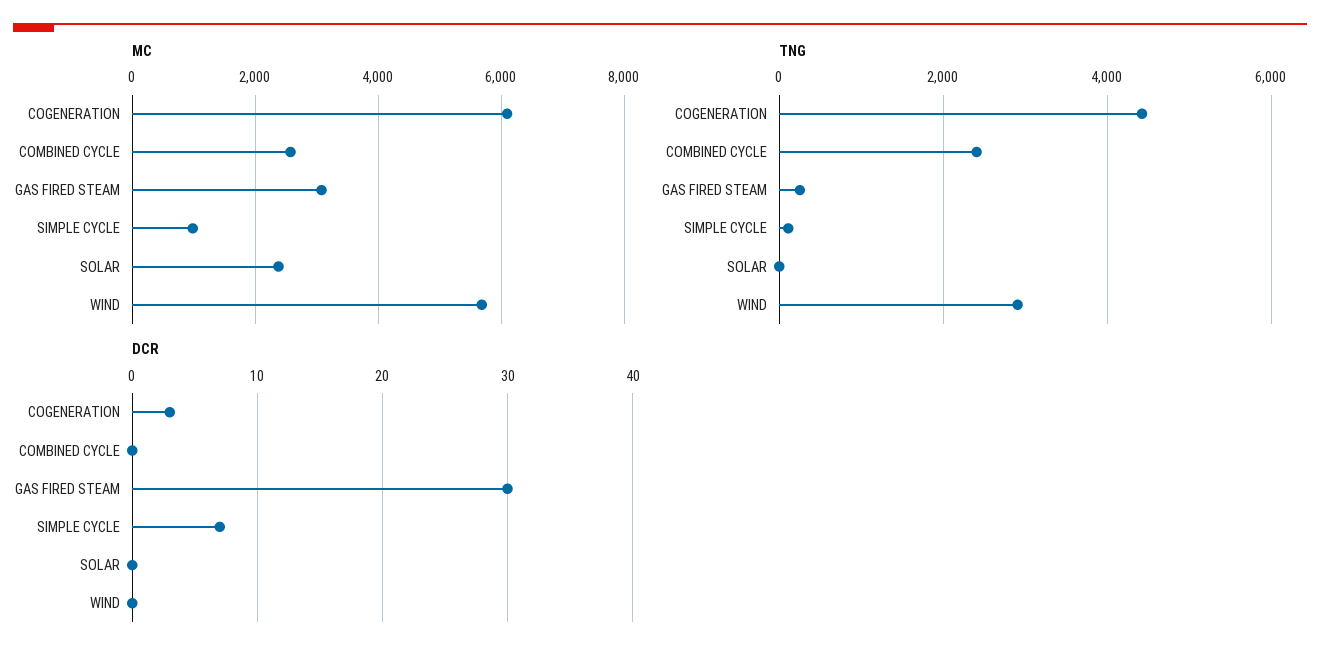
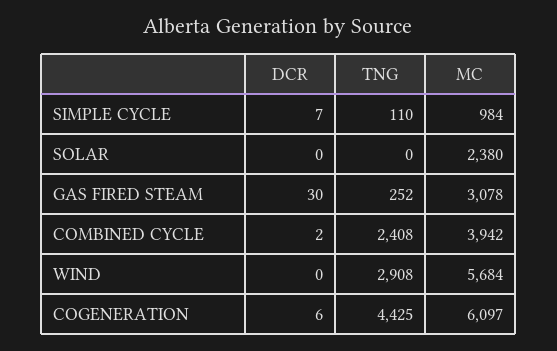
  {
    "MC": {
      "COGENERATION": 6097,
-     "COMBINED CYCLE": 2600,
+     "COMBINED CYCLE": 3942,
      "GAS FIRED STEAM": 3078,
      "SIMPLE CYCLE": 984,
      "SOLAR": 2380,
      "WIND": 5684
    },
    "TNG": {
      "COGENERATION": 4425,
      "COMBINED CYCLE": 2408,
      "GAS FIRED STEAM": 252,
      "SIMPLE CYCLE": 110,
      "SOLAR": 0,
      "WIND": 2908
    },
    "DCR": {
-     "COGENERATION": 3,
+     "COGENERATION": 6,
-     "COMBINED CYCLE": 0,
+     "COMBINED CYCLE": 2,
      "GAS FIRED STEAM": 30,
      "SIMPLE CYCLE": 7,
      "SOLAR": 0,
      "WIND": 0
    }
  }

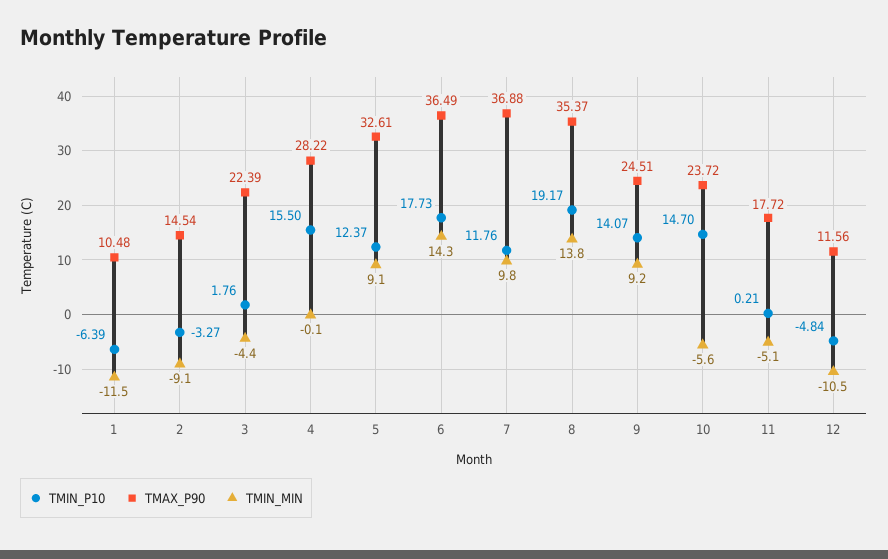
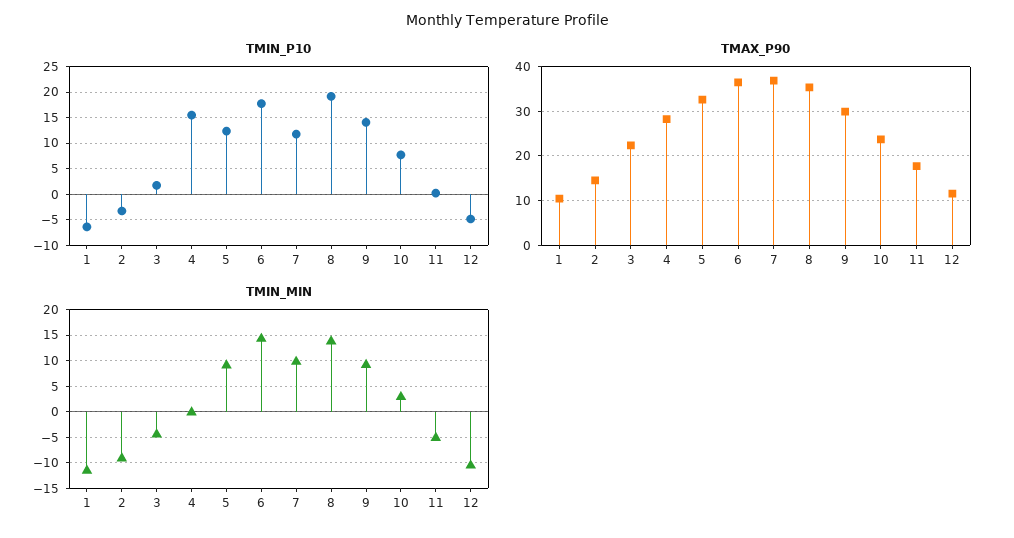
  {
    "TMIN_P10": {
      "1": -6.39,
      "2": -3.27,
      "3": 1.76,
      "4": 15.5,
      "5": 12.37,
      "6": 17.73,
      "7": 11.76,
      "8": 19.17,
      "9": 14.07,
-     "10": 14.7,
+     "10": 7.5,
      "11": 0.21,
      "12": -4.84
    },
    "TMAX_P90": {
      "1": 10.48,
      "2": 14.54,
      "3": 22.39,
      "4": 28.22,
      "5": 32.61,
      "6": 36.49,
      "7": 36.88,
      "8": 35.37,
-     "9": 24.51,
+     "9": 30,
      "10": 23.72,
      "11": 17.72,
      "12": 11.56
    },
    "TMIN_MIN": {
      "1": -11.5,
      "2": -9.1,
      "3": -4.4,
      "4": -0.1,
      "5": 9.1,
      "6": 14.3,
      "7": 9.8,
      "8": 13.8,
      "9": 9.2,
-     "10": -5.6,
+     "10": 2.5,
      "11": -5.1,
      "12": -10.5
    }
  }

Your assignment: Say how many lines in the data hold the string "CYCLE". No other content should accompany the number.

Exercise solution: 8